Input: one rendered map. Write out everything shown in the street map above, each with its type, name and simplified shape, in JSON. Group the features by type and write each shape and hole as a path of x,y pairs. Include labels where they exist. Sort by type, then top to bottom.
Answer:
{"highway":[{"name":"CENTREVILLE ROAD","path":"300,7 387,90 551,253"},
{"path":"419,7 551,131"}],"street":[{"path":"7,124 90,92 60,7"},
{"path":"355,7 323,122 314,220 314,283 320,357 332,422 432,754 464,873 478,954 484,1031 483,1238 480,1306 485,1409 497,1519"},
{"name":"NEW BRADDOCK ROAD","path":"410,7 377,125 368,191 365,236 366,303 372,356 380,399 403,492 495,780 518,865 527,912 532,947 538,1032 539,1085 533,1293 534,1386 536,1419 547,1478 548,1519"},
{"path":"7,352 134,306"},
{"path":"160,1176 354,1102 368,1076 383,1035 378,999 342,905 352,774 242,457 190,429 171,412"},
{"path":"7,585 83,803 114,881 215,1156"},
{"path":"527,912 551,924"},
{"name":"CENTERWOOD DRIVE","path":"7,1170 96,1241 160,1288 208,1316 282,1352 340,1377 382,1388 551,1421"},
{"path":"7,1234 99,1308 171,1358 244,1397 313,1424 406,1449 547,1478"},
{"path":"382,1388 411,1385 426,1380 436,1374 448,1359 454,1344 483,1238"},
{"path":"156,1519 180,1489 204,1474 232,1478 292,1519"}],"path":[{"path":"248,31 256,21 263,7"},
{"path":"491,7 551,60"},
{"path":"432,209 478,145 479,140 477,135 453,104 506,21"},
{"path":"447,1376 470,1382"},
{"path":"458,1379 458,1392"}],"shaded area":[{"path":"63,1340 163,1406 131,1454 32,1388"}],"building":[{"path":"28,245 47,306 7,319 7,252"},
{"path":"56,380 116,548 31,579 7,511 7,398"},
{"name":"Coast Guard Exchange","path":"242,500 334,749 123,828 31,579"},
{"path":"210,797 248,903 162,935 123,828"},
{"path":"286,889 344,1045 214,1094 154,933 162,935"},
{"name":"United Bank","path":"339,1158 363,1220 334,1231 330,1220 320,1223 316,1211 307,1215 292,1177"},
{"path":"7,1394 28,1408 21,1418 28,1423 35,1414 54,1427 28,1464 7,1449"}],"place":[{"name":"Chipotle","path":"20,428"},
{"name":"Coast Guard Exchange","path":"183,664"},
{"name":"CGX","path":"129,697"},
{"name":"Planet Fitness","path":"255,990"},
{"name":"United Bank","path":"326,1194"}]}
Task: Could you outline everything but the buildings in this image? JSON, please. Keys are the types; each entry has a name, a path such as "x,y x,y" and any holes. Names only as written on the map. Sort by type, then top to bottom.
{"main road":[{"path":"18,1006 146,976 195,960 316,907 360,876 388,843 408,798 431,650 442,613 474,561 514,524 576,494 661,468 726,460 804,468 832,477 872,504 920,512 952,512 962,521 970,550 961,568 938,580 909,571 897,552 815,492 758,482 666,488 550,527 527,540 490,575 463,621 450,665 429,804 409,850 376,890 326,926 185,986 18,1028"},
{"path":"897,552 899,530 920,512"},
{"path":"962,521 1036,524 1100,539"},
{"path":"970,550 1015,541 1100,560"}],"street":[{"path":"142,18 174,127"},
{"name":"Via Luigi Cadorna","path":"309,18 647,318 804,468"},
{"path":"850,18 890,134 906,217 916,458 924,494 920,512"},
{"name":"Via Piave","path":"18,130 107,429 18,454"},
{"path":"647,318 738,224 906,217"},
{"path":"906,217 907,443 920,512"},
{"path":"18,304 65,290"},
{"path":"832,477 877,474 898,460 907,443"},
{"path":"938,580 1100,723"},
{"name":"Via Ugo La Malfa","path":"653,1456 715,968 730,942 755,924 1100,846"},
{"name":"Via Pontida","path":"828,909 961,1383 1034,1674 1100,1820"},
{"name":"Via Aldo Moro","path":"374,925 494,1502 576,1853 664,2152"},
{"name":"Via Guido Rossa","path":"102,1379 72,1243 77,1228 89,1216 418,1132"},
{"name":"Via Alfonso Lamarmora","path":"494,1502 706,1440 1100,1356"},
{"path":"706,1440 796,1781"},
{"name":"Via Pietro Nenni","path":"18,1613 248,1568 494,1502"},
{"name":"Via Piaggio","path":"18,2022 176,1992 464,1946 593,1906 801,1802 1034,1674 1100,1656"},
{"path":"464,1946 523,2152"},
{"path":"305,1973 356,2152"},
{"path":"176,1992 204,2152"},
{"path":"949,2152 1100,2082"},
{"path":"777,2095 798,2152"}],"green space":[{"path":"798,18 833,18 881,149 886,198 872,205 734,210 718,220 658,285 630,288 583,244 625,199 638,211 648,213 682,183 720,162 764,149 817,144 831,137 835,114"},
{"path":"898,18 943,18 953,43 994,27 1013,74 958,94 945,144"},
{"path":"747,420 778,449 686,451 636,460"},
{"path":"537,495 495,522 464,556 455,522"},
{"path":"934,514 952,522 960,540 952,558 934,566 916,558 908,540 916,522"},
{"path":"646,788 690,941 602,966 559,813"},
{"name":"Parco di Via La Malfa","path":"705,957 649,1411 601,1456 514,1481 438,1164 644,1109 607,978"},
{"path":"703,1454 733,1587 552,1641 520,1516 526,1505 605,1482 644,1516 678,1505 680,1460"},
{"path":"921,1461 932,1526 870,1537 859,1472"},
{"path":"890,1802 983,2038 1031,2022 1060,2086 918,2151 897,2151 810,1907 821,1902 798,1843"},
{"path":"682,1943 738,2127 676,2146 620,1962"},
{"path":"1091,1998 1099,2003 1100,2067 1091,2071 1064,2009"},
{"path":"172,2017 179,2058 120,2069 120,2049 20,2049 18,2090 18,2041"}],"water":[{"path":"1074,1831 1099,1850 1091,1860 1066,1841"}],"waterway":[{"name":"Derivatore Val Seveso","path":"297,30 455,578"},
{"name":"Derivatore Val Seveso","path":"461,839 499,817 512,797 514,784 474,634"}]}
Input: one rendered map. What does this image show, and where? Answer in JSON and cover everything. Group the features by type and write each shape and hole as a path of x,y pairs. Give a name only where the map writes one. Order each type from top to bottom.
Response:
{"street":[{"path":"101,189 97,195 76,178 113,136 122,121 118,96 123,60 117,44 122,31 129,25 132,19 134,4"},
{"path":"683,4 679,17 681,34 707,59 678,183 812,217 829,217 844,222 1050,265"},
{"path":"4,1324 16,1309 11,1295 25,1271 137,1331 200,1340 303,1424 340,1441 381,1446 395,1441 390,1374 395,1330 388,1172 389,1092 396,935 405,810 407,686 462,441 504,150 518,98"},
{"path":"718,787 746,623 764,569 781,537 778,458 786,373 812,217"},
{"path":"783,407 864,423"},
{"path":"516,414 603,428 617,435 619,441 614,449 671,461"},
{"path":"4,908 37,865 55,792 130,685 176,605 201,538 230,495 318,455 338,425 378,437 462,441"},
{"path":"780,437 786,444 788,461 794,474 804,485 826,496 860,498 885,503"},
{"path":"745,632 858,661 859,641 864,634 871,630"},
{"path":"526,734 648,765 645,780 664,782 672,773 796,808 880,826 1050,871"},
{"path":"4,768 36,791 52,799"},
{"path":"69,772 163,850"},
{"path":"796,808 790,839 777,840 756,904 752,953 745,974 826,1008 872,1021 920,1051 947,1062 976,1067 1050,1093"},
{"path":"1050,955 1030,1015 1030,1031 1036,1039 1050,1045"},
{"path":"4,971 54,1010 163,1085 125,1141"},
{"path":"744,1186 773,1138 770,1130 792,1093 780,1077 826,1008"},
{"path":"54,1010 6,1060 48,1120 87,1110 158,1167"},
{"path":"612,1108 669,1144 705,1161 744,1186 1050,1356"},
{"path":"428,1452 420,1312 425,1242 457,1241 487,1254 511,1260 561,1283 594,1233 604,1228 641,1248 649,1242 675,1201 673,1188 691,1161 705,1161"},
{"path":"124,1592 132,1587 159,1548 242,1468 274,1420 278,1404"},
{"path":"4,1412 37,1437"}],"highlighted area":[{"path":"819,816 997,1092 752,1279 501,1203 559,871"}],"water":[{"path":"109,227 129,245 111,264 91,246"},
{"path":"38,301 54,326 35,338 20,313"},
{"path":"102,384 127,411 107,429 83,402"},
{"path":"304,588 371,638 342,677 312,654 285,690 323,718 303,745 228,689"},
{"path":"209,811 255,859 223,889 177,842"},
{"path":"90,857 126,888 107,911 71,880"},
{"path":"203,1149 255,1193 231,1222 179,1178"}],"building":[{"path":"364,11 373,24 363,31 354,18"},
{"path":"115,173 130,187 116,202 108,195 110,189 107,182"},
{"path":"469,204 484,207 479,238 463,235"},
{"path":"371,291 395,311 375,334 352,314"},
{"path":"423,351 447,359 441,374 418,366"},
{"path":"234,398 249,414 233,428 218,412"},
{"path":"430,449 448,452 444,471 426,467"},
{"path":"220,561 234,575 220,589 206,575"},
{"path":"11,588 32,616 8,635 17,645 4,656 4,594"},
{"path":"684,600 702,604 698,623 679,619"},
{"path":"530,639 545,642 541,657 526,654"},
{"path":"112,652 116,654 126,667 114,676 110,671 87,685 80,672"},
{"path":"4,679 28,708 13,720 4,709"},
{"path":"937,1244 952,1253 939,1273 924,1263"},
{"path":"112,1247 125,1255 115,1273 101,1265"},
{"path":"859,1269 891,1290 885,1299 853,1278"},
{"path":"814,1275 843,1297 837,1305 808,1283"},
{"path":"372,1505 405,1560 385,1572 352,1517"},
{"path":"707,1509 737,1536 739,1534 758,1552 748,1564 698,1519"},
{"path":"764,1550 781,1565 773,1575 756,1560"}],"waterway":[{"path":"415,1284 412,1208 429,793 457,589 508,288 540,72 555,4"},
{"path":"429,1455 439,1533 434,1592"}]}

= = = =

**About this exercise**. Only the lines above that include the word "write" belong in the answer; copy each one.

**Result of the exercise**.
Input: one rendered map. Write out everything shown in the street map above, each with its type, name and simplified shape, in JSON. Group the features by type and write each shape and hole as a path of x,y pairs. Include labels where they exist. Sort by type, then top to bottom.
Input: one rendered map. What does this image show, and where? Answer in JSON and cover everything. Group the features by type and write each shape and hole as a path of x,y pairs. Give a name only where the map writes one. Order each type from top to bottom.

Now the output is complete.